Not only is the third claim unexhausted, it is also procedurally barred because, if Petitioner returned to the state courts to exhaust the claim through another motion for appropriate relief, he would face mandatory imposition of the procedural bar under N.C. Gen. Stat. § 15A-1419(a)(1), (a)(3), and (b). See Rose v. Lee, 252 F.3d 676, 683 (4th Cir. 2001) (noting that § 15A-1419 procedural bars became mandatory in 1996). Where, as here, a habeas petitioner would find his nonexhausted claim subject to a mandatory procedural bar if he returned to state court for exhaustion, the claim is barred from federal habeas review. Breard v. Pruett, 134 F.3d 615, 619 (4th Cir. 1998) (citing Coleman v. Thompson, 501 U.S. 722, 735 n.1 (1991), for proposition that unexhausted claims are barred from federal review if, upon return to state courts, those courts would find claims procedurally barred).

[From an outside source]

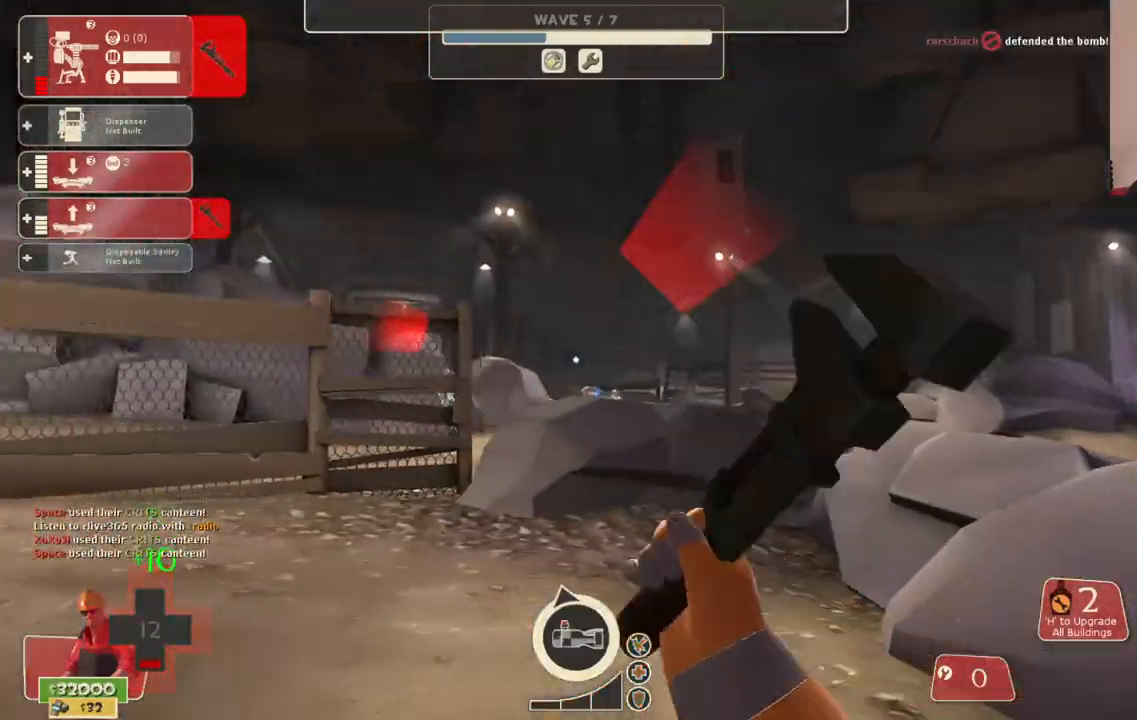
{"buttons": ["R2"], "left_stick": "up", "right_stick": "up-left", "events": [[417, "right_stick", "up-left"], [500, "left_stick", "up"]]}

In light of this procedural bar, Petitioner must demonstrate either cause and prejudice for his procedural default or must establish that this Court's refusal to address his claim will result in a miscarriage of justice. See Longworth v. Ozmint, 377 F.3d 437, 447-48 (4th Cir. 2004). Petitioner has made no argument on this point and no grounds for excusing the default appear in the record. In fact, the record clearly reflects that Petitioner was sentenced in the presumptive range for his convictions just as the judgment states. Petitioner's habitual felon conviction was a Class C felony under North Carolina law. N.C. Gen. Stat. § 14-7.6. Given his prior record level of IV, at the time of Petitioner's sentencing, the possible range of presumptive minimum sentences was 107 to 133 months. N.C. Gen. Stat. § 15A-1340.17(c)(2007). Petitioner received a minimum term of 120 months of imprisonment, which falls solidly in the middle of that range. The Court also set the appropriate corresponding maximum sentence of 153 months under N.C. Gen. Stat. § 15A-1340(e)(2007). Petitioner thus cannot demonstrate prejudice or a miscarriage of justice, which means that his claim is procedurally barred. Alternatively, the claim lacks merit. The claim is denied for the foregoing reasons.

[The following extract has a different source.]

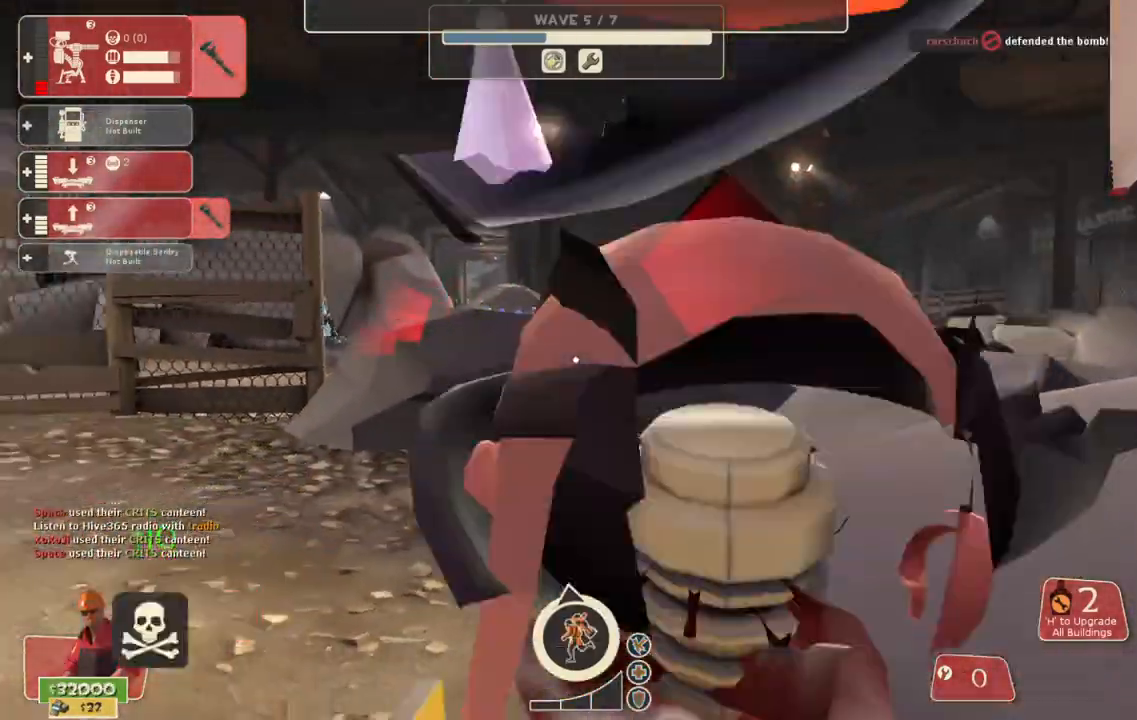
{"buttons": [], "left_stick": "center", "right_stick": "center", "events": [[250, "R2", "up"], [250, "right_stick", "left"], [400, "right_stick", "center"], [450, "left_stick", "center"]]}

This range was later revised downward effective December 1, 2009. See N.C. Gen. Stat. § 15A-1340.17(c) (2009).
As a final matter, although Petitioner has not made a formal motion for appointment of counsel or for an evidentiary hearing, he has requested both in his response brief. (Docket Entry 7 at 3-4.) Because all of his claims lack merit, no appointment of counsel or evidentiary hearing is necessary.
IT IS THEREFORE ORDERED that Respondent's Motion for Summary Judgment (Docket Entry 4) is granted, that the Habeas Petition (Docket Entry 1) is denied, and that Judgment will be entered contemporaneously with this Memorandum Opinion and Order dismissing this action.